* To do
A) Decide whether each statement agrees with the lubricant text. Give yes or no for each, with the deciding words from the text quoted exactly: (i) Group I oils contain a considerable amount of cycloalkanes and aromatics. (ii) The electron negativity of oxygen is 2.5. (iii) High solubility of a solute in the solvent is desirable.
B) Reproduce the stretch of the lubricant text from "The majority of" through "(Group II–IV oils).", word for word.

### Document text ###

The majority of base oils in the lubricant industry had been and is still Group I oils. Therefore, additive technology has been focused on improvement of Group I oils. Demands of quality lubricants from users are promoting the shift of base fluids to Group II or III from Group I. Then the problem with the solubility of additives in these base fluids arose. The same problem happens with Group IV. Although Groups I−IV are composed of hydrocarbons, Group I oils contain a considerable amount of cycloalkanes (naphthenic) and aromatics that are responsible for good solvency. Solvency-improving fluids are usually blended in these poor solvents (Group II–IV oils).
Solvency could be understood by the affinity of a solute to the solvent. If a compound does not dissolve in the base oil, formulation of a liquid lubricant is impossible. On the other hand, high solubility of a solute in the solvent is not desirable. A proper solubility, especially for tribo-improvers, is required in formulating a lubricant. Figure 23 depicts a model of solubility−adsorptivity relation on lubrication performance, in consideration with an adsorption isotherm. From the working mechanism of tribo-improvers (Figure 5, Figure 6 and Figure 7), it is possible to ascertain that they start by adsorption on rubbing surfaces. Assume that there is a threshold of surface coverage at C by which adsorption enables the tribo-improver to work. When additive-A and additive-B were compared at the same concentration of XA, the former displays expected performances while the later displays none, due to insufficient amount of molecules on the surface. A higher concentration of XB is needed for additive-B to perform. However, using an additive at high concentration rises the risk of disadvantages by the interaction with other additives. Therefore, additives should have proper solvency to the base fluids. The solubility in the base fluid is the second key factor in choosing additives after the primary lubrication function.
Esters and polyethers belong to Group V oils and are receiving growing demands as fast biodegradable fluids [96]. Contrary to Groups I−IV oils, they contain oxygen atoms in their molecule. Here we discuss the difference between hydrocarbon and oxygen-containing molecules (esters and polyethers) in terms of polarity. Polarity is a result of unequaled sharing of the bonding electron pair, due to the differences in electron negativity of the atoms that form the covalent bond. The electron negativity of hydrogen, carbon, and oxygen are 2.2, 2.5, and 3.5, respectively. Hydrocarbons are being constructed with the combination of a carbon–carbon bond and carbon–hydrogen bonds. Since the differences in the electron negativity of the atoms of these bonds are low (0 for C–C bond, 0.3 for C–H bond), hydrocarbons display “non-polar” properties. On the other hand, esters and polyethers have carbon–oxygen bonds (the difference in the electron negativity is 1.0), together with C–C and C–H bonds. Some substances involve hydrogen–oxygen bond(s) in which the difference in the electron negativity is 1.3. These oxygen involving bonds make the molecule polar. Furthermore, the chemical structure should be considered for the polarity of the molecule, which is omitted here for simplicity.
Generally, polar liquids are good solvents and hence esters and polyethers can dissolve common additives for Groups I oils up to high concentrations. This is an analogous problem to that of additive-B in Figure 23. By and large, polar molecules display an affinity to steel surfaces. This induces adsorption of polar fluids on tribo-surfaces. Here, competitive adsorption of a base fluid against a tribo-improver occurs. When the base fluid molecules adsorb on the surface and block the surface from being interacted with the additive, additive effects will not result.

### Data section ###

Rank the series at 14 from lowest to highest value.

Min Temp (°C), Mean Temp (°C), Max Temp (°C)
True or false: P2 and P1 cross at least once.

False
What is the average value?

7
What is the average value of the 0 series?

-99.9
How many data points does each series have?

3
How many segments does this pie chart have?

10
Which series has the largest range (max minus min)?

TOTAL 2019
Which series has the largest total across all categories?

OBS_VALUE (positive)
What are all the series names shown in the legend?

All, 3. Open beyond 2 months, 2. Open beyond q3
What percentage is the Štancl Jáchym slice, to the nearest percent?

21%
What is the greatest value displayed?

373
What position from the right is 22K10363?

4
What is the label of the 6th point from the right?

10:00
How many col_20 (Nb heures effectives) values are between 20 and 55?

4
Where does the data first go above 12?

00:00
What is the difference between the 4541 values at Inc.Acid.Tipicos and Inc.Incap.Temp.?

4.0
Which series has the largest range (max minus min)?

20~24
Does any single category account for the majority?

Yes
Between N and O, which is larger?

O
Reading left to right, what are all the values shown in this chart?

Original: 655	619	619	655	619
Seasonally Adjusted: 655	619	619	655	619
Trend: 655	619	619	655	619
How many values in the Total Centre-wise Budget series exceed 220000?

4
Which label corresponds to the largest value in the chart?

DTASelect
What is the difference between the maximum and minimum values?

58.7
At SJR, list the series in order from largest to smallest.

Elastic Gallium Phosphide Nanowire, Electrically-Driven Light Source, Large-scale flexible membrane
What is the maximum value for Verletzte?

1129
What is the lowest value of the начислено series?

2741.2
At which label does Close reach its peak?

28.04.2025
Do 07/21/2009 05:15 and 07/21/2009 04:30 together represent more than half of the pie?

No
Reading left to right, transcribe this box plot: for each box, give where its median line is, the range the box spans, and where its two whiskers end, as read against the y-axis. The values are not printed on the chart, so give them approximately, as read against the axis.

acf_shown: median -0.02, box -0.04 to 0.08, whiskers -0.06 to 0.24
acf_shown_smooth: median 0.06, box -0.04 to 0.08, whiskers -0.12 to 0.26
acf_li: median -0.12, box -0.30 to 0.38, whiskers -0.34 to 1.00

###

* Numbered responses
A)
(i) Yes: "Group I oils contain a considerable amount of cycloalkanes (naphthenic) and aromatics that are responsible for good solvency."
(ii) No: "The electron negativity of hydrogen, carbon, and oxygen are 2.2, 2.5, and 3.5, respectively."
(iii) No: "On the other hand, high solubility of a solute in the solvent is not desirable."

B)
The majority of base oils in the lubricant industry had been and is still Group I oils. Therefore, additive technology has been focused on improvement of Group I oils. Demands of quality lubricants from users are promoting the shift of base fluids to Group II or III from Group I. Then the problem with the solubility of additives in these base fluids arose. The same problem happens with Group IV. Although Groups I−IV are composed of hydrocarbons, Group I oils contain a considerable amount of cycloalkanes (naphthenic) and aromatics that are responsible for good solvency. Solvency-improving fluids are usually blended in these poor solvents (Group II–IV oils).